Release to user subset and monitor metrics
The most important thing to remember when doing a release is never to release a feature to all users at once. The release must be gradually released to a small subset of users, for example, by controlling which users get the rewritten version or by controlling the rewritten code path from a feature flag.
During the release, the metrics must be constantly monitored for any possible regressions, and in case of regression, the release must be halted and possibly rolled back.

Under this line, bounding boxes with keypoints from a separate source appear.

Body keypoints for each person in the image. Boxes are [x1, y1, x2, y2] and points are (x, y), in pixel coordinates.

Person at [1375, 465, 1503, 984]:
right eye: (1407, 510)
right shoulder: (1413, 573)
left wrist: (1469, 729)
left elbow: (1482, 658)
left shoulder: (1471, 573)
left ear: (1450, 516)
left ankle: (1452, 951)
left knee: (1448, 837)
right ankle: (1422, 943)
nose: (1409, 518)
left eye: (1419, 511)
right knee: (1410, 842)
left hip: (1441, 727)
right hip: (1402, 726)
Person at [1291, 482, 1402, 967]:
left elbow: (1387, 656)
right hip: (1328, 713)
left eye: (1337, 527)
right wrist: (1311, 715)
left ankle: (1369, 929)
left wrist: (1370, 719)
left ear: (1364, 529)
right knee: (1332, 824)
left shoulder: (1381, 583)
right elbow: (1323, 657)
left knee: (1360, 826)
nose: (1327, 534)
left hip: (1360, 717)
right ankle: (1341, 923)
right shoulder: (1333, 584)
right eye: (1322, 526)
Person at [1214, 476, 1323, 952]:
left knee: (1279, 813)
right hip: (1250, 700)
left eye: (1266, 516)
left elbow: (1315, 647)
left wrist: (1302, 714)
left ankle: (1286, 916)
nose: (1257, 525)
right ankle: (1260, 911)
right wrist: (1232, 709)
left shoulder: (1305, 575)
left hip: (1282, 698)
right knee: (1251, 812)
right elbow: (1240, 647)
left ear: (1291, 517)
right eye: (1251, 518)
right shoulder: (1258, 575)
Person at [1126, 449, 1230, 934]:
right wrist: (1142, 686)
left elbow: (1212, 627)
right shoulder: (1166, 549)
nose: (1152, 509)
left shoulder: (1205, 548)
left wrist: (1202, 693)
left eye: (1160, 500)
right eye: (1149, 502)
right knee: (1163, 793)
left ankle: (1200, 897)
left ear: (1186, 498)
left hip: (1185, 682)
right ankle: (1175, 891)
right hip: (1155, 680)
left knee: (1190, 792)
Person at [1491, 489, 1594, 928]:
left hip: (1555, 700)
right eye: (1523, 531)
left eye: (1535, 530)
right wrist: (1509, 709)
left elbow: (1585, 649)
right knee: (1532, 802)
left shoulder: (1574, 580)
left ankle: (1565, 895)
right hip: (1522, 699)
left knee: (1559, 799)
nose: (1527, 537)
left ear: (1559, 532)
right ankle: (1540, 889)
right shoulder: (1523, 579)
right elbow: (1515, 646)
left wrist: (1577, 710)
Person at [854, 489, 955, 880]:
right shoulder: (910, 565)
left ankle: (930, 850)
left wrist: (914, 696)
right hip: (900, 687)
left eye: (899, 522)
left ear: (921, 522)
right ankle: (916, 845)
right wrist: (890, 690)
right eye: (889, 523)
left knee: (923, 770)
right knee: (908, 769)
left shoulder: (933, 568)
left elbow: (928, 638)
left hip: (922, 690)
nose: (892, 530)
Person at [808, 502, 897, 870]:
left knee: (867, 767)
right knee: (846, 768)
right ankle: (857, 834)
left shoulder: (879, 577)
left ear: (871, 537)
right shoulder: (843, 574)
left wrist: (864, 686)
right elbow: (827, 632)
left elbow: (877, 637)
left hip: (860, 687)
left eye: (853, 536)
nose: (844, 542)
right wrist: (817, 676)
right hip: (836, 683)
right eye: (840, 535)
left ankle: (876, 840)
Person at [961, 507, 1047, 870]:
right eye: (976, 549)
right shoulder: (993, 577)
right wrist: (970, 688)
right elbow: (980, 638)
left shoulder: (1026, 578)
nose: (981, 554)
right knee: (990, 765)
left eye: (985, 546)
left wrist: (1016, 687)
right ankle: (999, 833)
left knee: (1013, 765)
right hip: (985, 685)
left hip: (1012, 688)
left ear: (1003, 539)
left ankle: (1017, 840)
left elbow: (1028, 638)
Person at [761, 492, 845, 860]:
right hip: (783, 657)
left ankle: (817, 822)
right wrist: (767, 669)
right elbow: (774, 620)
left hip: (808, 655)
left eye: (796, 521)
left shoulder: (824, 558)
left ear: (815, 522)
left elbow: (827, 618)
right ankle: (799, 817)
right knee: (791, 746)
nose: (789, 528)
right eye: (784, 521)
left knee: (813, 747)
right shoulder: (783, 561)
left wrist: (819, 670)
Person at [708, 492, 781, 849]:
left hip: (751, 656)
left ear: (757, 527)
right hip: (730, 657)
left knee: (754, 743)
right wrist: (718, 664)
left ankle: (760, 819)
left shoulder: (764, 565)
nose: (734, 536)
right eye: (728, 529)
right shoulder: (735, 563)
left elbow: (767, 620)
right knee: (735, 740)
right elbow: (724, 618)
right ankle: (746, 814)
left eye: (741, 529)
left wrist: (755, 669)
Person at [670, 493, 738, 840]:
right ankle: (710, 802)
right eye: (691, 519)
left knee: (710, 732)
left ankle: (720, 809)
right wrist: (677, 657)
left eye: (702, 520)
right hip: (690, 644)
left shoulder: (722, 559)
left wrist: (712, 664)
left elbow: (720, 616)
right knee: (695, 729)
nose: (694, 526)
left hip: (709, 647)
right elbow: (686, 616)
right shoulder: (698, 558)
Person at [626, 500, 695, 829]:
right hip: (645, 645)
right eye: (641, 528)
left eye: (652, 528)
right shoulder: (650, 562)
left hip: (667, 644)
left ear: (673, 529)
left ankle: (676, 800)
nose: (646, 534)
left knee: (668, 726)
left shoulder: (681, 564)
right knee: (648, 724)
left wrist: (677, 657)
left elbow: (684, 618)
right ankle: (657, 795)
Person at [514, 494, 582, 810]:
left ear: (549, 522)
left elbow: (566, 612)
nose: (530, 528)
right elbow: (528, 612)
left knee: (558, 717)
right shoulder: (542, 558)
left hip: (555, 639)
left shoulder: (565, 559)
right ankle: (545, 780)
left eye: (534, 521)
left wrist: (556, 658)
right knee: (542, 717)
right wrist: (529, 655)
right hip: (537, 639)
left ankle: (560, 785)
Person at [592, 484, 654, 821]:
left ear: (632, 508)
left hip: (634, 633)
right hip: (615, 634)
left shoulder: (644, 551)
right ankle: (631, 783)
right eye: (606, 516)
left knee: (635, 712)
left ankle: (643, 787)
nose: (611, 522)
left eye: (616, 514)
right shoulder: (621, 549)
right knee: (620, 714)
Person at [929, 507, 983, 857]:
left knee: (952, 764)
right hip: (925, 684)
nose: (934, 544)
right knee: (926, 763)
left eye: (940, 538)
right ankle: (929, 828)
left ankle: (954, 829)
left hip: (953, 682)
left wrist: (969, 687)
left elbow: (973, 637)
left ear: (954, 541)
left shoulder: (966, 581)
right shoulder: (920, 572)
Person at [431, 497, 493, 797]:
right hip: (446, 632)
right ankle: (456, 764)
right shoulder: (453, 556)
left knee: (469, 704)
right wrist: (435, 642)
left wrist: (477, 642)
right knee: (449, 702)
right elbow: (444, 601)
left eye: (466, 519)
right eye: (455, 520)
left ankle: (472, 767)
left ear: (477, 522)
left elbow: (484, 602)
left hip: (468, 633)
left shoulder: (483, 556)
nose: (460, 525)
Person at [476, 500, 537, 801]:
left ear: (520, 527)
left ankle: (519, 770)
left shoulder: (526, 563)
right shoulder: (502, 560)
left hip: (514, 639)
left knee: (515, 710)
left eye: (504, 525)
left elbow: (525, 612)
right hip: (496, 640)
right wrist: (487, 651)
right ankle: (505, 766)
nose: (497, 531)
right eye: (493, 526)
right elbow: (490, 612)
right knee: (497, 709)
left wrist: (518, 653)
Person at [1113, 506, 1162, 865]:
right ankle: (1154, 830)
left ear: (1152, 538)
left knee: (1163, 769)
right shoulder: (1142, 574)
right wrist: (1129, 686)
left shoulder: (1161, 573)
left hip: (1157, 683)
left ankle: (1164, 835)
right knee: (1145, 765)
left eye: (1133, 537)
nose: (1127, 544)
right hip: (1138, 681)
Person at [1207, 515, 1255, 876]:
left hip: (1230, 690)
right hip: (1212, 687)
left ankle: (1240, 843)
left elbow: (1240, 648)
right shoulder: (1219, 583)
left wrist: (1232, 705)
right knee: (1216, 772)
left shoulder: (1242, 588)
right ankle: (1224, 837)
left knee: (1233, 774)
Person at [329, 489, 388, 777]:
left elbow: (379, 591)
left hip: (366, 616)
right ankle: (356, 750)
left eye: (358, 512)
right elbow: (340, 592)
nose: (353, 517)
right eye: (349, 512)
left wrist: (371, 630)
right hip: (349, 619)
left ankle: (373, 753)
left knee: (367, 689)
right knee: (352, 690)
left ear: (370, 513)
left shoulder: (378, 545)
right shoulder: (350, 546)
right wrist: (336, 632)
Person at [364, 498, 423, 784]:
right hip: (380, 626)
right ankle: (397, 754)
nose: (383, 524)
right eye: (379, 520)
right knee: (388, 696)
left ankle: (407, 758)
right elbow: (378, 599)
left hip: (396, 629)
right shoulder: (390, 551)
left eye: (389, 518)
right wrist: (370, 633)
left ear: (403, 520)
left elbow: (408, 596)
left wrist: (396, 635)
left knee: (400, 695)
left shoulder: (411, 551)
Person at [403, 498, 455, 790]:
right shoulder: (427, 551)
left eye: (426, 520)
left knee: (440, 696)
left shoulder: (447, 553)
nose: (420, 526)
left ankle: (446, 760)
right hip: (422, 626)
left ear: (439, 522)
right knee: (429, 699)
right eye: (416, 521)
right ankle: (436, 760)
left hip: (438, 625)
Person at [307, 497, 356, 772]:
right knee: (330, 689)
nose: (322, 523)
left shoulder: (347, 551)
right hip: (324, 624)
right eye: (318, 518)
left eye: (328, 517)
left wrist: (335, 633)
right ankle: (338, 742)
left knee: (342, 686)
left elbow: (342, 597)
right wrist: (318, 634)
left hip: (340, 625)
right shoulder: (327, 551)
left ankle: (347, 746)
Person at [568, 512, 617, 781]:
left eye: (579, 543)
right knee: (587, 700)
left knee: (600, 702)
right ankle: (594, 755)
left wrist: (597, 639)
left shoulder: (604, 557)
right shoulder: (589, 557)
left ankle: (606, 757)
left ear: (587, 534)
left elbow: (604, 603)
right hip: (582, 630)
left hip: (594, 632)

In the best case, the problematic inputs can be identified, persisted, and added to the test set, thus simplifying the bug-fix development.
Release to all users
When the metrics show that the rewritten code is executing as intended, the code can be released to all users. In case no regressions are identified during the full release, the rewrite can be deemed complete.
The cycle starts again with a new subsystem until all necessary subsystems have been rewritten.
Conclusion
In this article, I presented a method for rewriting a large codebase with a high degree of confidence. The gradual rewrite method does not make the rewriting process faster, but it allows the old and rewritten code to live together for the time being. At the same time, it guarantees that rewritten code is successful through testing and measuring.
As we mentioned in the beginning, DISQO is successfully using this method. We are currently in the process of rewriting our behavioral data collection SDK for Android. In the second part of this blog series, we will go into more detail about how we are rewriting the Android SDK with the gradual rewrite methodology.